Assuming I have stored a short unanalysed field in Lucence is there a way to search for documents where this field contains a specific sub-string.

For example this field value "AA-883 98/67" can be matched with the follow substrings "883", "98/67", "AA-883", "883 98" etc.

I need to combine this with other filters when querying Lucene. This is for Lucene.NET 2.9

1

1 Answers

1
votes

You could use a WildCardQuery, but if a wildcard term starts with a wildcard (* or ?) it will be extremely slow if you have lots of distinct terms in that field.

Here si a little quick example that demonstrate how to write the WildcardQuery. It uses deprecated stuff and should be modified to use non-deprecated overloads, but you should get the idea.

To combine with other queries, you could use the BooleanQuery class, which allows you to combine several queries together.

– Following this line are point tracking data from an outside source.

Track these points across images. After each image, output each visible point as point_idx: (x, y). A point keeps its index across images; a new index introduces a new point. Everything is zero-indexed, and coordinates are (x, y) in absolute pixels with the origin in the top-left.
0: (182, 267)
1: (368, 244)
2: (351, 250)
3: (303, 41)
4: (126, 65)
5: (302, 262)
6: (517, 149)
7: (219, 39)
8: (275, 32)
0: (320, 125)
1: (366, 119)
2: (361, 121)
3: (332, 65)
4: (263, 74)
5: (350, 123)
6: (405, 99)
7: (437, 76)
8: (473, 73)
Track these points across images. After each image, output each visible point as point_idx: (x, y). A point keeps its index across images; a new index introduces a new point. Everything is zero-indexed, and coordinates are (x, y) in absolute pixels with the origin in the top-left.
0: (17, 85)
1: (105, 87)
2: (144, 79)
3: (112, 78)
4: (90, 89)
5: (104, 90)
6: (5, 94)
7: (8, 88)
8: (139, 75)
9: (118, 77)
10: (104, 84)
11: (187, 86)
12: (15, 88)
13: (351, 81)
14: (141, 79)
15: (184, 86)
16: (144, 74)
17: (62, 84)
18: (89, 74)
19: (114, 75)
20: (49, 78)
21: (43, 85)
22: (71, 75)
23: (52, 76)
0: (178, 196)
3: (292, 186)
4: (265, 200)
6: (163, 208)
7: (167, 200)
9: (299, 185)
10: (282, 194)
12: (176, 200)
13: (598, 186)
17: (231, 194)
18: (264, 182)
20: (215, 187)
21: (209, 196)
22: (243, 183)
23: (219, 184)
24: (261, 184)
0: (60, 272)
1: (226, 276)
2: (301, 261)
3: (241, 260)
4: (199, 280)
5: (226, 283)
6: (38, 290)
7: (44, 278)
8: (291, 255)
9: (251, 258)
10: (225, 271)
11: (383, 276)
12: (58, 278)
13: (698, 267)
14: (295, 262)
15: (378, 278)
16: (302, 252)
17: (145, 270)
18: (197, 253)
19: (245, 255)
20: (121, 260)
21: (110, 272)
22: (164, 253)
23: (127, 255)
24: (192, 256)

RAMDirectory dir = new RAMDirectory();
IndexWriter iw = new IndexWriter(dir, new StandardAnalyzer());

Document doc = new Document();
doc.Add(new Field("test", "AA-883 98/67", Field.Store.YES, Field.Index.NOT_ANALYZED));
iw.AddDocument(doc);
iw.Commit();

IndexSearcher searcher = new IndexSearcher(iw.GetReader());

WildcardQuery query = new WildcardQuery(new Term("test", "*883*"));
Hits hits = searcher.Search(query);
Console.WriteLine(hits.Length());
// prints 1

query = new WildcardQuery(new Term("test", "*98/67*"));
hits = searcher.Search(query);
Console.WriteLine(hits.Length());
// prints 1

query = new WildcardQuery(new Term("test", "*AA-883*"));
hits = searcher.Search(query);
Console.WriteLine(hits.Length());
// prints 1

query = new WildcardQuery(new Term("test", "*883 98*"));
hits = searcher.Search(query);
Console.WriteLine(hits.Length());
// prints 1

Console.ReadLine();
iw.Close();
dir.Close();